- [Aim of the exercise] From the listing below, return each line that contains the string "verticalLabelPosition".
##### Given data
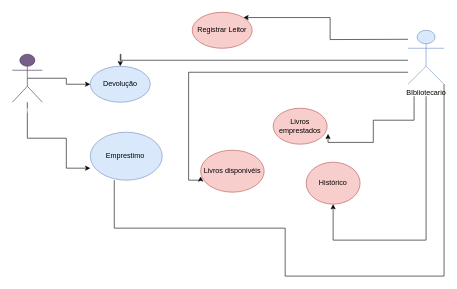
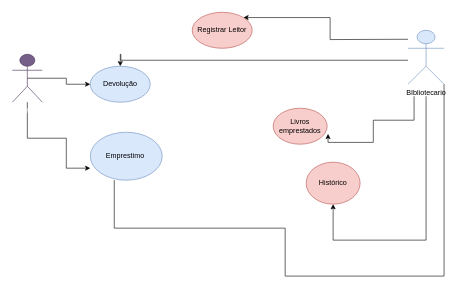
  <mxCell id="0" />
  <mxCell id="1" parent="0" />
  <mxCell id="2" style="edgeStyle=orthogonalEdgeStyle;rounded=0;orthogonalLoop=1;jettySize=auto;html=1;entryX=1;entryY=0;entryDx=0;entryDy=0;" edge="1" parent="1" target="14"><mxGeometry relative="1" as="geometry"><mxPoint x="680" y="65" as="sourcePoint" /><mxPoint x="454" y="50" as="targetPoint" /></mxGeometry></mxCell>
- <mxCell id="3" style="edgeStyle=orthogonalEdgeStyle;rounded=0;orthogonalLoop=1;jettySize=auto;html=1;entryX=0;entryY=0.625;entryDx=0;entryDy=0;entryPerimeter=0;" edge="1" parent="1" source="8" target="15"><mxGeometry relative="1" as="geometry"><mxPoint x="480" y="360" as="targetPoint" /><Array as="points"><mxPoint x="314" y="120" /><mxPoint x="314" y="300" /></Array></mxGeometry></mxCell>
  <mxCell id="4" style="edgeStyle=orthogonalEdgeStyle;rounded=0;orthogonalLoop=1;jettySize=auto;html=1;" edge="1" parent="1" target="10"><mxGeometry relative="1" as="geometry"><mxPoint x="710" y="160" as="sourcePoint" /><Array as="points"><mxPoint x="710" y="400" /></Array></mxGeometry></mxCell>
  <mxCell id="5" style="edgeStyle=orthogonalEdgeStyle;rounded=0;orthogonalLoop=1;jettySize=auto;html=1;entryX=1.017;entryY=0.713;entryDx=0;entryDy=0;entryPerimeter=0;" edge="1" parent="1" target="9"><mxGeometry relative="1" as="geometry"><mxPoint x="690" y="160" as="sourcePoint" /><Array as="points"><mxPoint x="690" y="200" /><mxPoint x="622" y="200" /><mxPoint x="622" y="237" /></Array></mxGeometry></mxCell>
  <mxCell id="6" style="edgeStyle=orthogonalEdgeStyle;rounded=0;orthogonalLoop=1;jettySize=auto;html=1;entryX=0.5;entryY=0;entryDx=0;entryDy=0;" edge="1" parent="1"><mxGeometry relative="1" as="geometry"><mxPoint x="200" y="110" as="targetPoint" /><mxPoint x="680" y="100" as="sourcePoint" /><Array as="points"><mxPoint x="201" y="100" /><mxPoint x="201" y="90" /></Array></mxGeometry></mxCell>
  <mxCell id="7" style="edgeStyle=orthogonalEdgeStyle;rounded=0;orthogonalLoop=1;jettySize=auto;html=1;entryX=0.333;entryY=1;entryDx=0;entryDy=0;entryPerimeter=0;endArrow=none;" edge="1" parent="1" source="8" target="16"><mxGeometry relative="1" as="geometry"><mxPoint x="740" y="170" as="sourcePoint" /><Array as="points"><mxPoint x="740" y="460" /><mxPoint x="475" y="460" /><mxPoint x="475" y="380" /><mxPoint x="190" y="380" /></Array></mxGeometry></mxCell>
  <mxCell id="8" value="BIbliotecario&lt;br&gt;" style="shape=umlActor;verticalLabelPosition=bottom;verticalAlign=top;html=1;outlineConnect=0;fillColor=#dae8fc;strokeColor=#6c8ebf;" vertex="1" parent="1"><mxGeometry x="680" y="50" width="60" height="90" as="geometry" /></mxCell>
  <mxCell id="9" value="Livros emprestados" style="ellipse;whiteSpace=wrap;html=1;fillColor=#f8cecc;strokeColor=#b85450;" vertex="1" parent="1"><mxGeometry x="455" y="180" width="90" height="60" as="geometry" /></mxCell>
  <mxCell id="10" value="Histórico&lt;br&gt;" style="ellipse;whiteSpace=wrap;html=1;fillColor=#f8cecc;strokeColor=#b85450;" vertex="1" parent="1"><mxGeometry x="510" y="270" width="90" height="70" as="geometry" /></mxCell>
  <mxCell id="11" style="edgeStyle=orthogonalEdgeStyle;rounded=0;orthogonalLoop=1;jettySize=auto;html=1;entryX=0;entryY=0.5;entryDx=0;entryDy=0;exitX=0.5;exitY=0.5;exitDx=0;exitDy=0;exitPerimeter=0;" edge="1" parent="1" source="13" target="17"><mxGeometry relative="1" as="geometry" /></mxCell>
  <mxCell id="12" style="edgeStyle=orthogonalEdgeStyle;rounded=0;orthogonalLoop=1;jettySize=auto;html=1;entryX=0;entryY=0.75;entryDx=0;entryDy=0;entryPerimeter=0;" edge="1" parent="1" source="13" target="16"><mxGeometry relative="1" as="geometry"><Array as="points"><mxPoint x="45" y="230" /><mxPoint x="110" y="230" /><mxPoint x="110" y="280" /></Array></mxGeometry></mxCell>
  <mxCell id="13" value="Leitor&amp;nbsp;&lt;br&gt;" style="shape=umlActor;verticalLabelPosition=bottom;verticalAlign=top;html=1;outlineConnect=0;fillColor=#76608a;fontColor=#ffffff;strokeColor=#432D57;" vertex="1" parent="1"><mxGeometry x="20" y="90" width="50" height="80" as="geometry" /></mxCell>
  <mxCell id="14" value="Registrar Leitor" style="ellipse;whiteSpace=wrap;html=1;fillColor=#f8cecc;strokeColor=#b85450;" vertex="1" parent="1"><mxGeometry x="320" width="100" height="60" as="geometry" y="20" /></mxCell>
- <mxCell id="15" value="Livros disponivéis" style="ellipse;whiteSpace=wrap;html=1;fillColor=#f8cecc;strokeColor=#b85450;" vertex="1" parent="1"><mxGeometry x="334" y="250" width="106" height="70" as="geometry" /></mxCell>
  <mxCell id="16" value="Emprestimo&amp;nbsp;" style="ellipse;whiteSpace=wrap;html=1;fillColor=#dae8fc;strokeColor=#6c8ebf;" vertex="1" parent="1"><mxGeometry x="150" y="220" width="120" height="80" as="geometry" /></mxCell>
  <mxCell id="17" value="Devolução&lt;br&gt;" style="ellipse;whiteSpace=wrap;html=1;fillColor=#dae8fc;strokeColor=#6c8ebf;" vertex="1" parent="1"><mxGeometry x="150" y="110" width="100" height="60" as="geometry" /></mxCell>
##########
- [Complete output]
  <mxCell id="8" value="BIbliotecario&lt;br&gt;" style="shape=umlActor;verticalLabelPosition=bottom;verticalAlign=top;html=1;outlineConnect=0;fillColor=#dae8fc;strokeColor=#6c8ebf;" vertex="1" parent="1"><mxGeometry x="680" y="50" width="60" height="90" as="geometry" /></mxCell>
  <mxCell id="13" value="Leitor&amp;nbsp;&lt;br&gt;" style="shape=umlActor;verticalLabelPosition=bottom;verticalAlign=top;html=1;outlineConnect=0;fillColor=#76608a;fontColor=#ffffff;strokeColor=#432D57;" vertex="1" parent="1"><mxGeometry x="20" y="90" width="50" height="80" as="geometry" /></mxCell>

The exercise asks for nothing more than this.